"E.S.P." is the sixth episode aired of the first series of UFO - a 1970 British television science fiction series about an alien invasion of Earth. Alan Fennell wrote the screenplay and it was directed by Ken Turner. The episode was filmed between 23 October and 4 November 1969 and aired on the ATV Midlands network on 21 October 1970. Though shown as the sixth episode, it was actually the fifteenth to have been filmed.

The series was created by Gerry Anderson and Sylvia Anderson with Reg Hill, and produced by the Andersons and Lew Grade's Century 21 Productions for Grade's ITC Entertainment company.

Story
Returning home after seeing his psychiatrist, John Croxley, a man with very powerful ESP, is stopped by SHADO personnel due to an incoming UFO. The UFO crashes into Croxley's house killing his wife and injuring Col. Foster who was monitoring the UFO from a SHADO mobile.

Foster is taken to hospital and SHADO sends a team to investigate the crash site. Croxley, now under alien influence, is able to read the minds of the SHADO team and learns all about SHADO's operations. Croxley believes that Straker and Freeman caused his wife's death and sets out to kill them.

Foster believes that someone or something is watching him – a response to his mind being read by Croxley. Croxley sends Straker what looks like a film script but is instead a full, detailed description of SHADO's organisation and its operations, including places and times. After visiting Croxley's psychiatrist, Straker and Freeman learn of Croxley's ESP ability and are told to meet Croxley at his ruined house where Croxley, still under alien influence, intends to kill them both.

_WORK TASK:_
List every character named in the Story section of the text on the UFO episode "E.S.P."

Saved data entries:

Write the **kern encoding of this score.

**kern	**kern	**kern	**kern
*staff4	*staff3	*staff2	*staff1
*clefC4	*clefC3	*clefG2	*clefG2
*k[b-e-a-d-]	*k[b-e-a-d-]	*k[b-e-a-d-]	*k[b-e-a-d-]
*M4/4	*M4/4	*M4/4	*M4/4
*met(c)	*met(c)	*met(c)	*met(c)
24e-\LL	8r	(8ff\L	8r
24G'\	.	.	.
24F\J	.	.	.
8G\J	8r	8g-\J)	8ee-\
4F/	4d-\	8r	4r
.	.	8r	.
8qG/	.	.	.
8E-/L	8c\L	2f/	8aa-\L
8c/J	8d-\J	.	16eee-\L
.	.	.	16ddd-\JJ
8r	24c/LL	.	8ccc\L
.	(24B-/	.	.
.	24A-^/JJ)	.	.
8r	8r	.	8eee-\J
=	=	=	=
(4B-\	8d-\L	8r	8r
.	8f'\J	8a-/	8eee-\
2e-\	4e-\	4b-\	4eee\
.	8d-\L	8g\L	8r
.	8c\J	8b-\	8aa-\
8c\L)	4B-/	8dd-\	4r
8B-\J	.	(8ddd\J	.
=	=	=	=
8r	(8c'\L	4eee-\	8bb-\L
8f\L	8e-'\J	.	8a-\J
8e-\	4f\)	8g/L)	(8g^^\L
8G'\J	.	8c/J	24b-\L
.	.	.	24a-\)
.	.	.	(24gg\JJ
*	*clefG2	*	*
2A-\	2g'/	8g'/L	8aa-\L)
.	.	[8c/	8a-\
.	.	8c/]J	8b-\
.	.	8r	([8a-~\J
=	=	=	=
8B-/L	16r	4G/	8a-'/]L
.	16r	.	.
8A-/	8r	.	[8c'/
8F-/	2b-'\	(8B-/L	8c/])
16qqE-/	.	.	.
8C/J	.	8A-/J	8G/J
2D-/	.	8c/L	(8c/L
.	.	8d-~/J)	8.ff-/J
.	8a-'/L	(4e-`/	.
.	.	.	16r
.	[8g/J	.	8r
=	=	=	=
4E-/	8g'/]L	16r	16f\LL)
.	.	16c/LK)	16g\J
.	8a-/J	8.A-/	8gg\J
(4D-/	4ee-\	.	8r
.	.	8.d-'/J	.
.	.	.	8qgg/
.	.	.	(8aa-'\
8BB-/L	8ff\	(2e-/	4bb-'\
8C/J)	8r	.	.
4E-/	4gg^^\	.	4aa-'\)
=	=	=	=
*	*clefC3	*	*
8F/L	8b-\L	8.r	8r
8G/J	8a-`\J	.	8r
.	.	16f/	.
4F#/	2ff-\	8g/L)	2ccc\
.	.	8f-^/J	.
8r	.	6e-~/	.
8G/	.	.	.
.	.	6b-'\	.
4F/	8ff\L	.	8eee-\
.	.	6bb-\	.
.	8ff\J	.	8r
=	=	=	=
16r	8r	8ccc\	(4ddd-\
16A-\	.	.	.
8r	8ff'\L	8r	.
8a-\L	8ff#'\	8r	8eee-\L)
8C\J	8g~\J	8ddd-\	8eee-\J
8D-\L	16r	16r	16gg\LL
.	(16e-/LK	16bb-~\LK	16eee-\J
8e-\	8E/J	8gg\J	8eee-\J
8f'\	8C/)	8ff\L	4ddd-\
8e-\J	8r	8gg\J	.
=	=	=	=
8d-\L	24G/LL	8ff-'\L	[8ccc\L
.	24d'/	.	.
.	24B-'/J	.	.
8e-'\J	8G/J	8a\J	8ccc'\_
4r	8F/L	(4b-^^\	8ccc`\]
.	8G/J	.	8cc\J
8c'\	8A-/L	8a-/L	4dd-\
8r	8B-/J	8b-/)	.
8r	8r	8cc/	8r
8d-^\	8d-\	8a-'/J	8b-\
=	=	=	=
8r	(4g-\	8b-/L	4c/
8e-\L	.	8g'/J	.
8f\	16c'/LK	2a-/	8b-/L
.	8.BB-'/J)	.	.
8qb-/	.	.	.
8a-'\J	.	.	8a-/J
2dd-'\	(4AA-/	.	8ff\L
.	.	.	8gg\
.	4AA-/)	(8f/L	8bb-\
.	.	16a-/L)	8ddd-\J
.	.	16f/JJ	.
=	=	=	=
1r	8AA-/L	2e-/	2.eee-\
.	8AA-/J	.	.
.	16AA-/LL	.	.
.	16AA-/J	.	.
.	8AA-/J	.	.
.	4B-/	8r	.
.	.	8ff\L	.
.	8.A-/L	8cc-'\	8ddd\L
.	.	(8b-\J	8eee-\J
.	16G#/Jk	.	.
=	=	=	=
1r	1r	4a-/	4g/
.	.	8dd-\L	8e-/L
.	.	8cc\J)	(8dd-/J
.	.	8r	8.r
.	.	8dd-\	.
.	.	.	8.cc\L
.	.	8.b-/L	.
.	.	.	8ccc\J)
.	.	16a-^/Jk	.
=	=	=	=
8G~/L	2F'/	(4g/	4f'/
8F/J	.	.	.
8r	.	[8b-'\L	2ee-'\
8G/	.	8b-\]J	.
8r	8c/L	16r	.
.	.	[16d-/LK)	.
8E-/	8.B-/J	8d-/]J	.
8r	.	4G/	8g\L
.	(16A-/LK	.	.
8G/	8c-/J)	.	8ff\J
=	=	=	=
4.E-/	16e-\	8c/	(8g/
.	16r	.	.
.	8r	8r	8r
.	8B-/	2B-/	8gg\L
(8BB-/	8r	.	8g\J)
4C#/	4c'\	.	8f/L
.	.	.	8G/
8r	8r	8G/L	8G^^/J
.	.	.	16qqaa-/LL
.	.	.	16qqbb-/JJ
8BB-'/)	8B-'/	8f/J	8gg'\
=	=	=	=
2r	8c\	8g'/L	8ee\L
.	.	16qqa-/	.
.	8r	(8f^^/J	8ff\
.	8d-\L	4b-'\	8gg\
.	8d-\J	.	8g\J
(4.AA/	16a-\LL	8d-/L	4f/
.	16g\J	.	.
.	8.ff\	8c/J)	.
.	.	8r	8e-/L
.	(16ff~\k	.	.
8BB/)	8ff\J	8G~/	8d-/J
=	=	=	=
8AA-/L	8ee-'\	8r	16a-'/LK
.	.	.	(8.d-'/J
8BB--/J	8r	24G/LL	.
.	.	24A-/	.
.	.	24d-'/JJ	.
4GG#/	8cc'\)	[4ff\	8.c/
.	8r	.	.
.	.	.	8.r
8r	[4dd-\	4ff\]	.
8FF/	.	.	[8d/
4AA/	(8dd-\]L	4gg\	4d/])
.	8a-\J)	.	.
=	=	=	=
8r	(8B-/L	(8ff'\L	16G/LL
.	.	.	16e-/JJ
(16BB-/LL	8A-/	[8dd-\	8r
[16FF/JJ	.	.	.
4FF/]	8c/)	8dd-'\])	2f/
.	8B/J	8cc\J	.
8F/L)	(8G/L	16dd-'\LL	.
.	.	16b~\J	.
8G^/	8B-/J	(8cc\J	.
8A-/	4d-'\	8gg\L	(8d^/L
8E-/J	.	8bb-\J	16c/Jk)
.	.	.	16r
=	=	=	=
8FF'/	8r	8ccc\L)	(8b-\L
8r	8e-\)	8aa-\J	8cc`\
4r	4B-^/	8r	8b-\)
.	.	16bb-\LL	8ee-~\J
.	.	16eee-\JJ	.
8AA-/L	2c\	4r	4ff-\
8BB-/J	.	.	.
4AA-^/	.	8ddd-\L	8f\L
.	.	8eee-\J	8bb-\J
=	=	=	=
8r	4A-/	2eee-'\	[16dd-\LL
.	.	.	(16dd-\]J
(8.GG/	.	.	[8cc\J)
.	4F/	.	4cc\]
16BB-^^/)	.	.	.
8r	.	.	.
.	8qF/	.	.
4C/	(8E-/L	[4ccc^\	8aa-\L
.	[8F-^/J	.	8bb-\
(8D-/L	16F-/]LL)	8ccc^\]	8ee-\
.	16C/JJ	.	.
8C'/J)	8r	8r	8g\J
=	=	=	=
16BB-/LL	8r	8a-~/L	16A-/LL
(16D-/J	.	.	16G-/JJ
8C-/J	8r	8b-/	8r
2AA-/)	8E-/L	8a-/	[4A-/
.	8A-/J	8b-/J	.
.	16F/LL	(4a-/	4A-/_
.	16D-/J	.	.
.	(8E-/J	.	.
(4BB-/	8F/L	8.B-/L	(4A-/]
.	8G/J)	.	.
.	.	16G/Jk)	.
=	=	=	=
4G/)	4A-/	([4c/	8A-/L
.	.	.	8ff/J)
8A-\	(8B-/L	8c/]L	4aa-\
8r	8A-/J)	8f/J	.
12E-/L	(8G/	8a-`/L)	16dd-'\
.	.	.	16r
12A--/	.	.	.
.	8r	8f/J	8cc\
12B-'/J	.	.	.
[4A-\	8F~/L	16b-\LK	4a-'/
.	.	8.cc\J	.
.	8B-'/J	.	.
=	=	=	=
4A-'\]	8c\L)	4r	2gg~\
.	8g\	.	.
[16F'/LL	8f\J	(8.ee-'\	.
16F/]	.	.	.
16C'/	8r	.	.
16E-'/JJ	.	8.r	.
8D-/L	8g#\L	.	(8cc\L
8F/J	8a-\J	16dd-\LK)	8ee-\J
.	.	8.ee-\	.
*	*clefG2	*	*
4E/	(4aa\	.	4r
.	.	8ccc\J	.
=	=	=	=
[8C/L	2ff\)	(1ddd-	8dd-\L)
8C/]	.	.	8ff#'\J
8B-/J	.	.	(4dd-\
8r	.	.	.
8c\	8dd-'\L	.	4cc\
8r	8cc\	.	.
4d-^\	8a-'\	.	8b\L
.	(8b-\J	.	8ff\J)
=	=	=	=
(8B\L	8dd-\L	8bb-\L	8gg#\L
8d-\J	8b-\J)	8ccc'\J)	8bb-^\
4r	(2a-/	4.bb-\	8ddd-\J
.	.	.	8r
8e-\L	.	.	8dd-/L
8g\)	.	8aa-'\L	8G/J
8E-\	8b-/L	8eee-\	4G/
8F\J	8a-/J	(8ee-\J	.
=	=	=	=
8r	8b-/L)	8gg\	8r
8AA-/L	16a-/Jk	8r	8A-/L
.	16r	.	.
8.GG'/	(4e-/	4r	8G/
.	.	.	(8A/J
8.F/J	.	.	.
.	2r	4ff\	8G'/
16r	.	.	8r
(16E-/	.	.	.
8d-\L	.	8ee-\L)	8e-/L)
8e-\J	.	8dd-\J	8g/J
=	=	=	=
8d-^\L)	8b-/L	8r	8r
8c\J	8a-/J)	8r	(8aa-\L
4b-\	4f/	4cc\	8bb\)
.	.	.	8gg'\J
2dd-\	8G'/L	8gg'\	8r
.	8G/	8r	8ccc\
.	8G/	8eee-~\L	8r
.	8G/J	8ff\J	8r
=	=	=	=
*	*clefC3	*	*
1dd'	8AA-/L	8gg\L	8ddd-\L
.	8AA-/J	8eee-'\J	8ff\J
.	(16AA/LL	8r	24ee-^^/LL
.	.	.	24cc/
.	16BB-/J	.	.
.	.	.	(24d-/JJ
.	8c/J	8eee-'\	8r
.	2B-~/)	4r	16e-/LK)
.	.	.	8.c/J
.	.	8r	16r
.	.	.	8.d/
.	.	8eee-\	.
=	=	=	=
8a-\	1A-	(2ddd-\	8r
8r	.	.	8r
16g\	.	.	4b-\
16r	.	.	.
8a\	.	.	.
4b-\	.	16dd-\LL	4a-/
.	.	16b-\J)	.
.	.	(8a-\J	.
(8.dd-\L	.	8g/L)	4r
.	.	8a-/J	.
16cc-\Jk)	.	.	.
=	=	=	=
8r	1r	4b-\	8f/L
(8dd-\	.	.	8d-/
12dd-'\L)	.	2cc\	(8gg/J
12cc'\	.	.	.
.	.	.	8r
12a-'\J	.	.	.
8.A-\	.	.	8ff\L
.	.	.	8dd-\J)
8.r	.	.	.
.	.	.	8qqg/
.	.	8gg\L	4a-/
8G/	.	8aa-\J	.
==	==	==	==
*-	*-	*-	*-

_SOLUTION:_
John Croxley, Col. Foster, Straker, Freeman